Çağlayan'da bulunan İstanbul Adalet Sarayı’nın Atrium alanında bugün bir araya gelen avukatlar ve gazeteciler alkışlarla adliye önüne çıkarak birlikte Adalet Nöbeti tuttu. 116’ncısı yapılan Adalet Nöbeti’ne HDP milletvekilleri Züleyha Gülüm ve Musa Piroğlu da katılarak destek verdi.

“ONUR YÜRÜYÜŞÜNDE ÜLKE TARİHİNİN EN BÜYÜK GÖZALTILARINDAN BİRİ YAŞANDI”

Adalet Nöbeti’nde konuşan avukat Damla Atalay, şunları söyledi:

“Her yıl haziran ayının son haftasında tüm dünya genelinde LGBTİ artıların kendilerini küçümseyen, baskılayan, nefret duyan, şiddet gösteren, karşı çıkan topluma rağmen kendilerine ve birbirlerine sahip çıkmalarını kutladıkları bir dayanışma olan Onur Yürüyüşü’nün bu yıl 20’ncisinin düzenlendiği İstanbul ayağına bir kez daha polis saldırdı. Ve ülke tarihinin en büyük gözaltılarından biri yaşandı. 373 kişi, dünyanın dört bir yanında kutlanan en renkli, en barışçıl eylemlerden biri olan Onur Yürüyüşü’ne katıldıkları için gözaltına alındı, darp edildi, işkence gördü.
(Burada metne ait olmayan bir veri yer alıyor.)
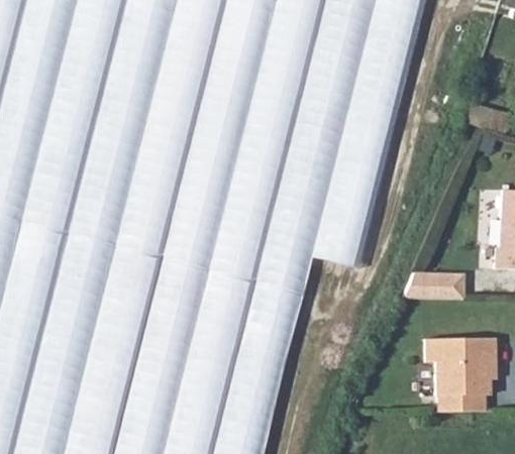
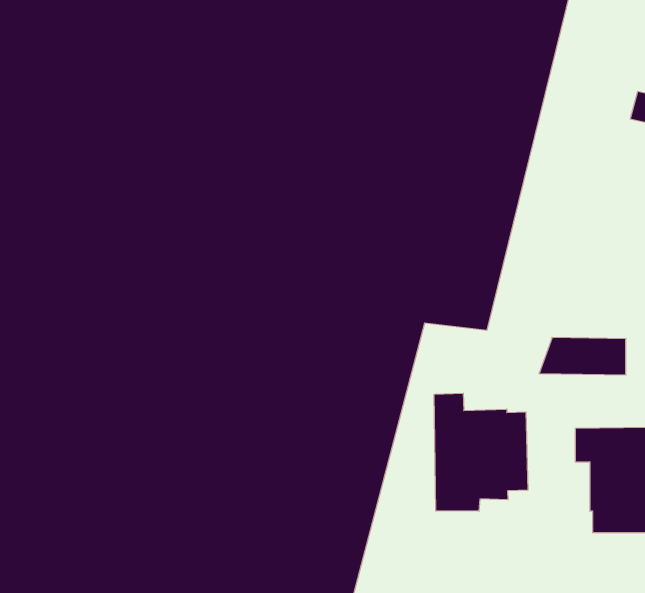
building: none -> [434,393,528,511]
Asıl vazifeleri, toplantı ve gösteri yürüyüşünü kullanmak isteyen bireyleri bu anayasal haklarını kullanırken yaşanabilecek her türlü saldırı ve şiddet tehdidinden korumak olan kamu makamları tarafından bizzat anayasal haklarını kullanan kişilere saldırıldı. Barışçıl ve şiddet içermeyen hiçbir eylemin yasaklanamayacağını hatırlatarak sürecin takipçisi olacağımızı bir kez daha bildiriyoruz.”
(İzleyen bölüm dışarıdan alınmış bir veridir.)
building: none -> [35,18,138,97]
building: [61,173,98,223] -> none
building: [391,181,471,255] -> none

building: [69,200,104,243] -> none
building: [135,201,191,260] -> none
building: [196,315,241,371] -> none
“HUKUKU GÖRMÜYOR, ARTIK ARAMIYORUZ”

Çağdaş Hukukçular Derneği (ÇHD) İstanbul Şubesi Başkanı avukat Çiğdem Akbulut, tutuklu avukatlar ve gazetecilerle ilgili şöyle dedi:

“Cumhuriyet davası tutuklamalarıyla başlayan, tutsak edilen ÇHD'li (Çağdaş Hukukçular Derneği) ve ÖHD'li (Özgürlük için Hukukçular Derneği) meslektaşlarımız başta olmak üzere öncelikle savunmaya yönelik saldırılara karşı her daim varlığını sürdüren, temel haklarımıza, insanca yaşam talebimize, doğa talanına karşı coğrafyanın her noktasından ses olan adalet nöbetinin 116’ncı haftasındayız. Tıpkı Gezi kararında olduğu gibi 16 Haziran'da 16 Kürt gazetecinin Diyarbakır'da tutuklanmalarına dair kararda da hukuku görmüyor, artık aramıyoruz da.
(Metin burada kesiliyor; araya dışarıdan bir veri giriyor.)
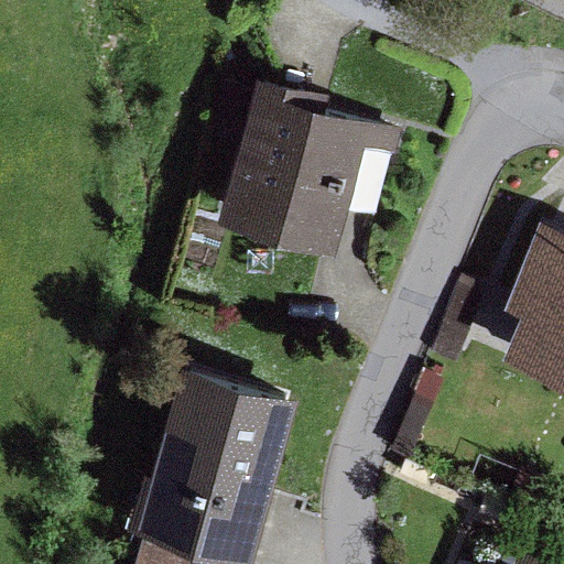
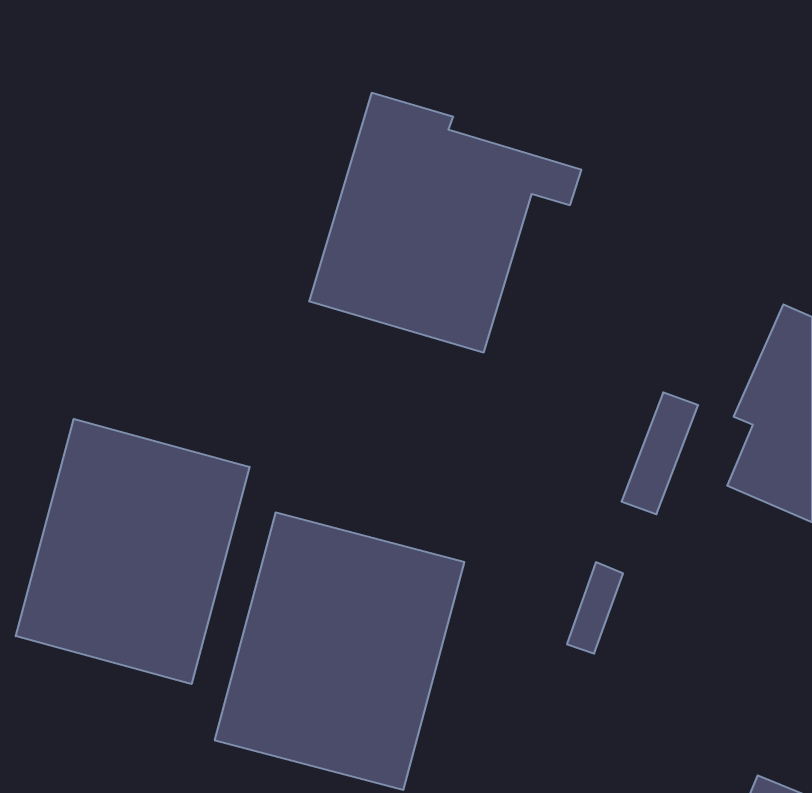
building: none -> [16,419,250,684]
“HEP BİRLİKTE MÜCADELEDE OLACAĞIMIZI BİR KEZ DAHA DUYURUYORUZ”

Ve hukuk da yine bu uygulamada siyasi bir şiddet aracı olarak kullanılmıştır. Ülkenin bambaşka noktalarından, bambaşka konularda gibi görünse de Gezi kararı da Diyarbakır'daki gazeteci tutuklanmalarında da sansür yasasında da hedeflenenin yalnızca direnenler ya da gazeteciler değil, halkın tamamına yönelik bir tehdit olduğunu görmek, anlamak ve duyurmak zorundayız. Tüm bu baskı ve sindirme politikalarına karşı gasp edilen özgürlüğümüzden ve haklarımızdan doğan öfkemizle, bitmeyen umudumuzla her daim hep birlikte mücadelede olacağımızı bir kez daha duyurmak istiyoruz.”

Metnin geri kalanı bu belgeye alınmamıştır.